The multiplication of actors and objects in space in the near future will result in a sizable security risk that cannot be handled by the current collective agreements, and will not be avoided by purely military solutions. As such, a number of issues present a collective security challenge that may make the existing situation worse, both technically and legally, and may, in the very short term, put at risk any space asset, civilian or military. Thus, even from a purely defensive perspective, confidence-building measures (or “best practices”), far from being illusory, can prove more effective in the short and mid-term than an enhanced national military posture would be. As a consequence, the new collective rules, although initially based on voluntary political acceptance by all nations, will have to be conceived in such a way that potentially hostile or aggressive behaviors in space are rendered more difficult, more easily identifiable, and collectively reproved and sanctioned. Combining concrete technical and behavioral regulation with longer-term transparency and political agreements may open new possibilities for space regulation.

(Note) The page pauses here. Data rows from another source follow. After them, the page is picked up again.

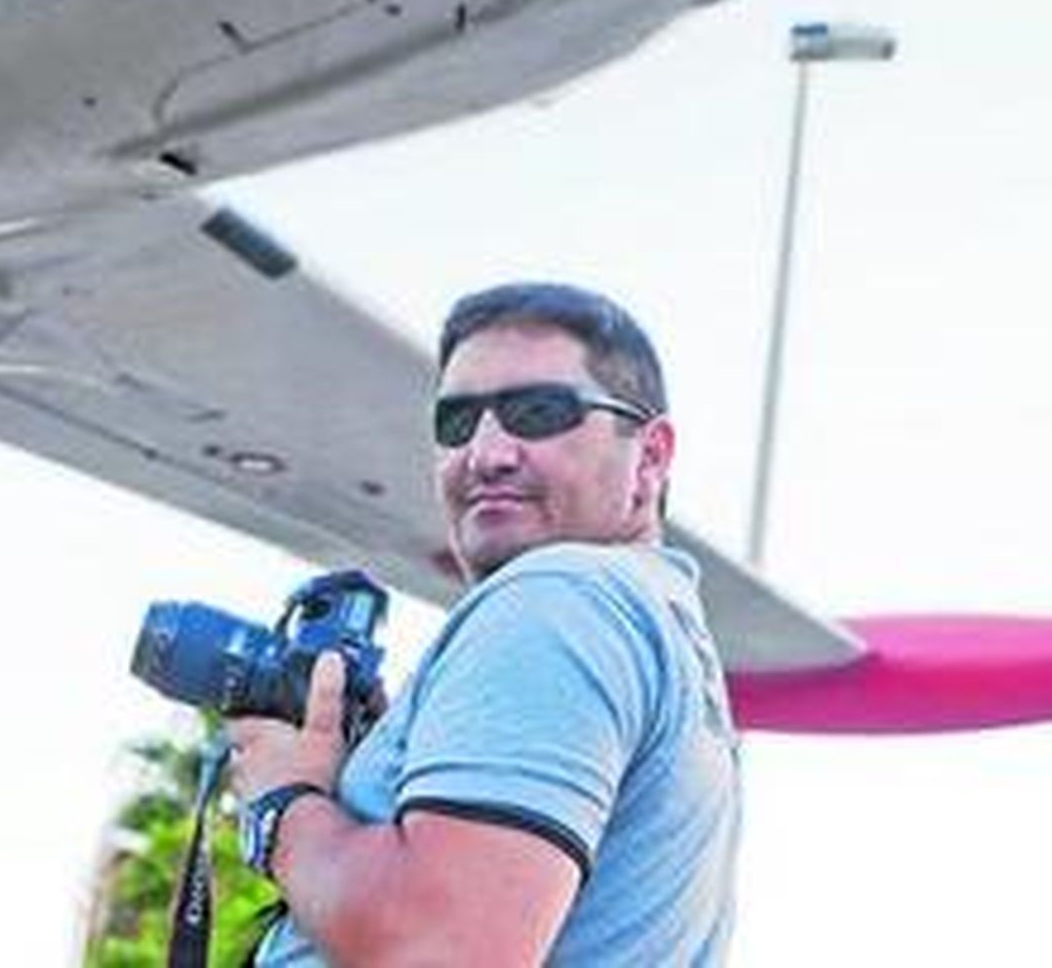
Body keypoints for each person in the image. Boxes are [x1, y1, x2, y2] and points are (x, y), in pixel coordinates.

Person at [227, 282, 739, 966]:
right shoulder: (657, 629)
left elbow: (444, 950)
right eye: (457, 422)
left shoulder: (562, 597)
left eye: (538, 412)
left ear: (649, 457)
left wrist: (283, 805)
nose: (487, 452)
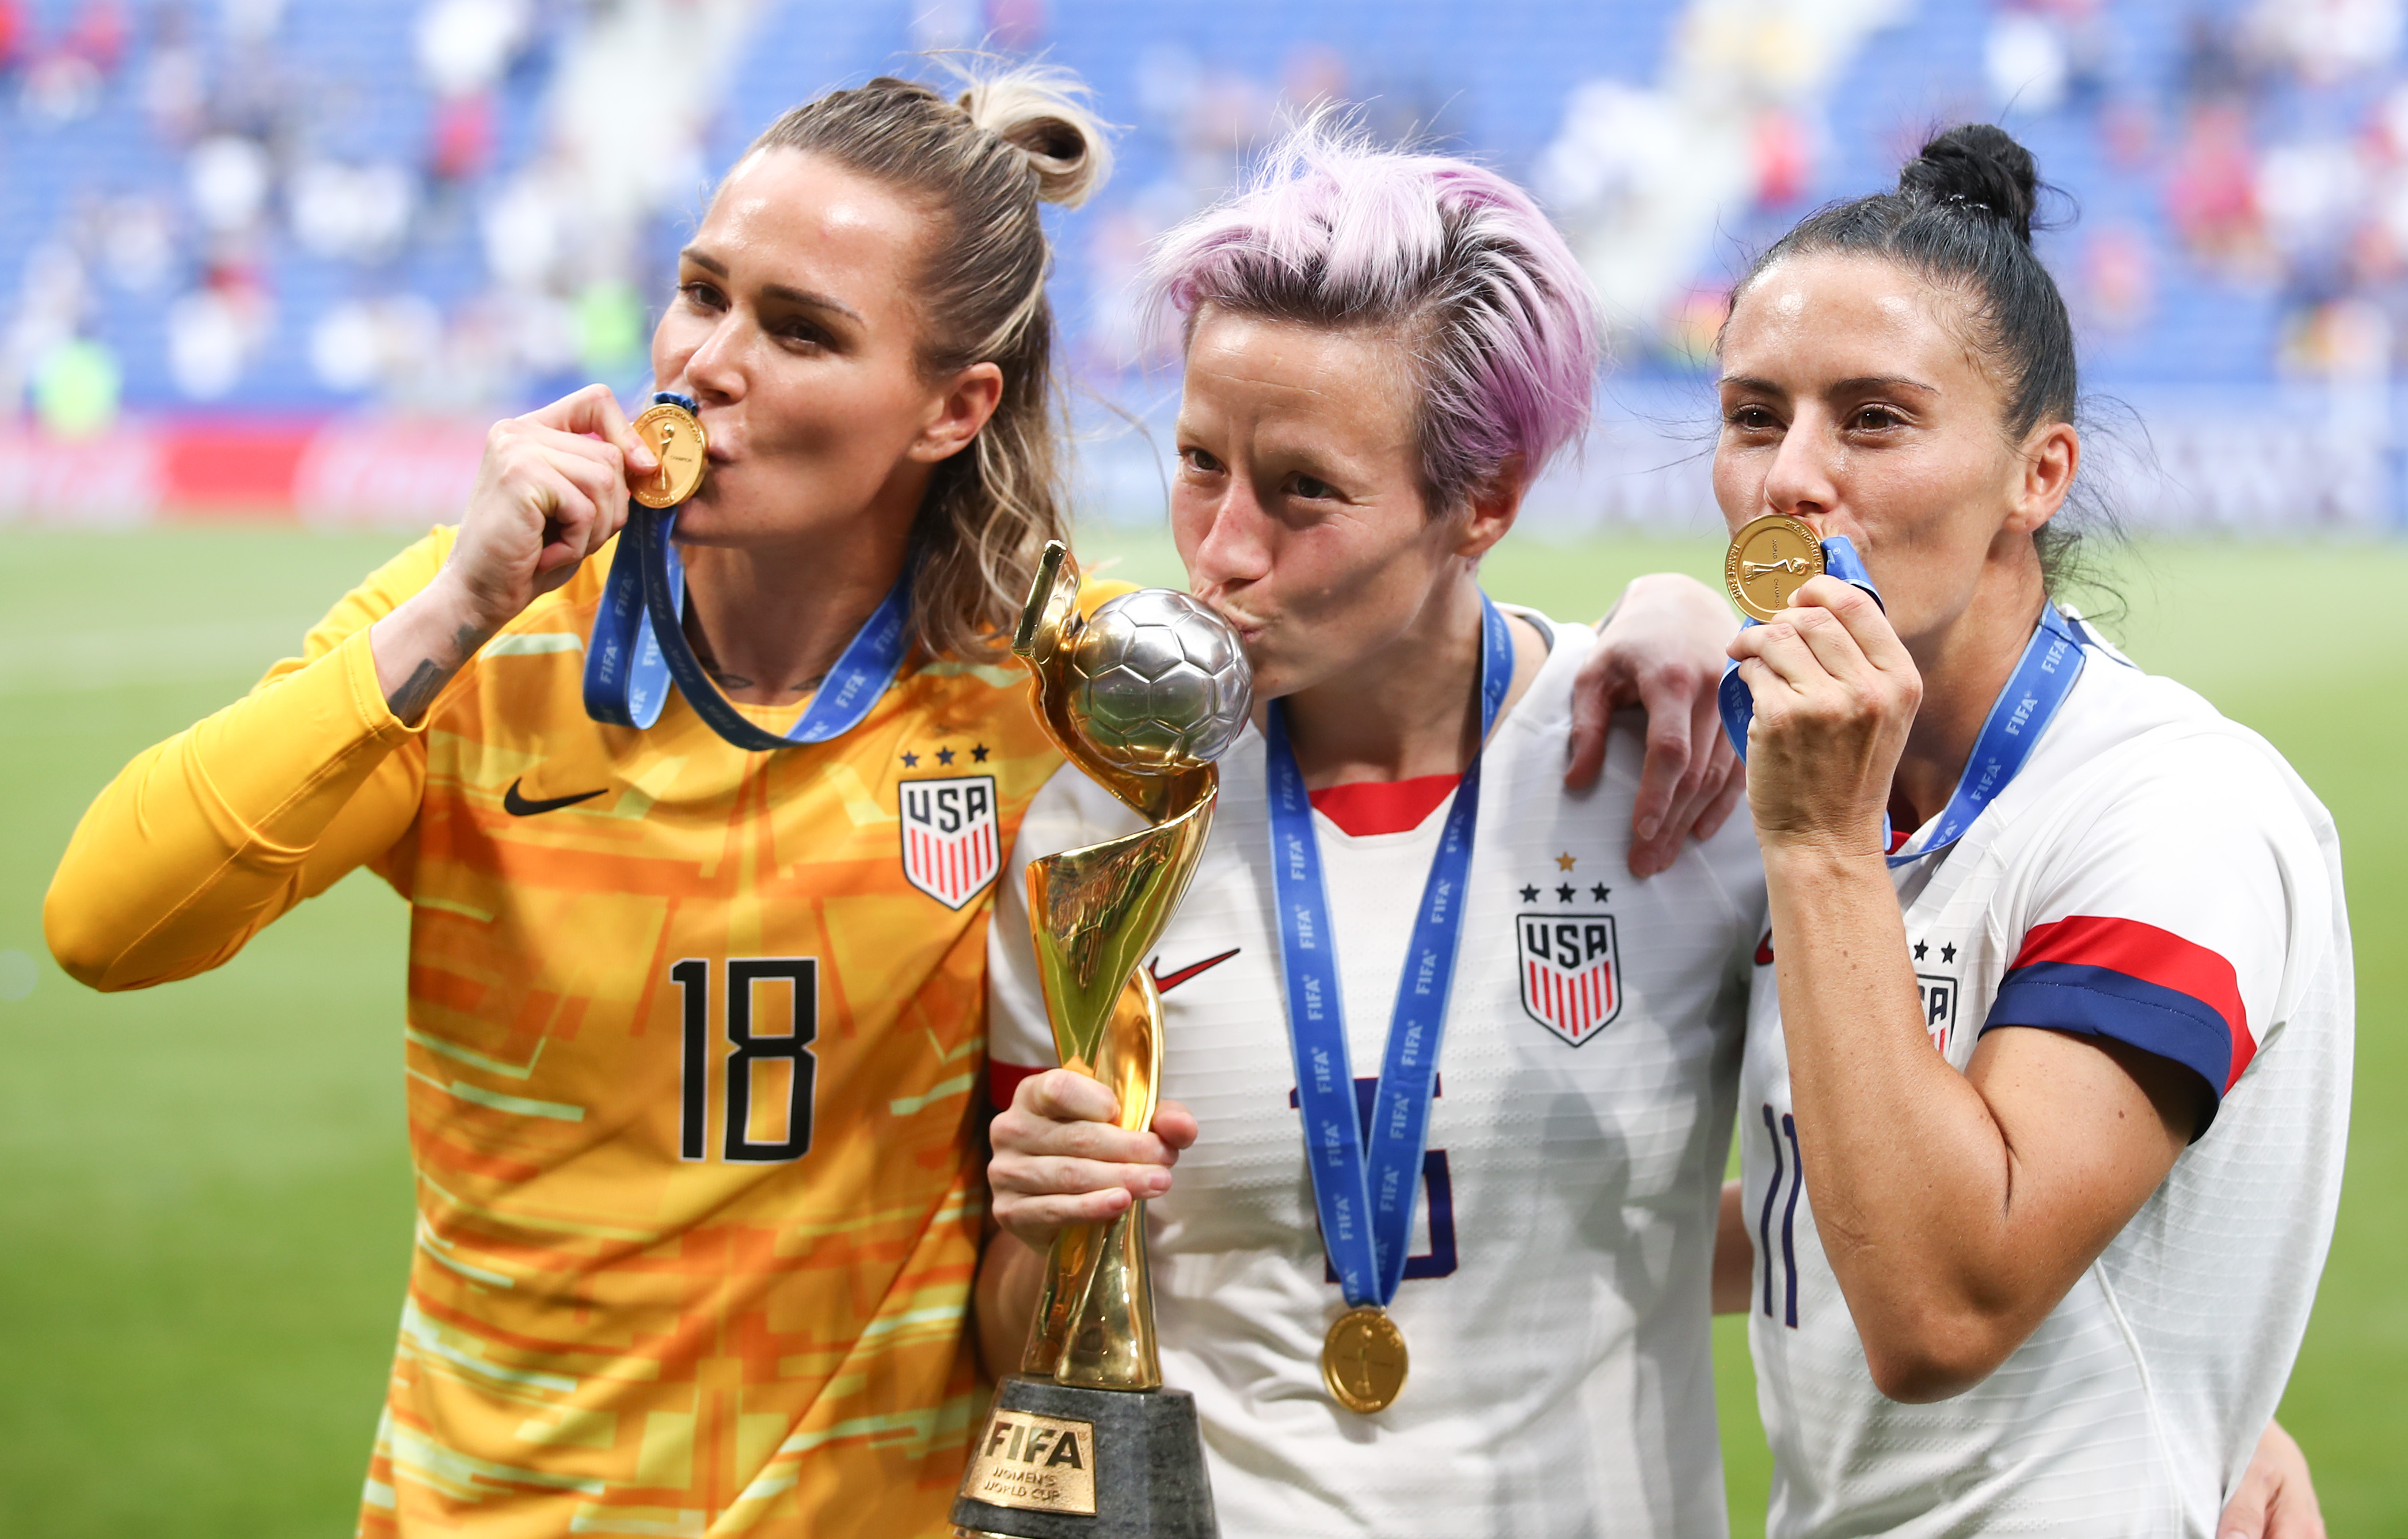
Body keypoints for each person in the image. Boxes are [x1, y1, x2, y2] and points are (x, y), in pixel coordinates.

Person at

Europe may be ready to play a more active role in supporting this evolution because of its experience as a regional collective political and institutional construction with regular and sometimes difficult discussions on the balance between national and collective interests. Moreover, Europe’s approach to space security may demonstrate a common basis on which to stimulate and help shape international debate on the subject. This capability will mainly depend on the ability to act collectively in space, as in other foreign policy and defense arenas. As the current debates on the European Constitution show, considering Europe as a single political entity remains difficult. However, one hopes that the progress of this political construction will eventually make the “Old Continent” a dynamic and constructive party in a debate that will be crucial for building the peaceful and more secure international society of which we all dream.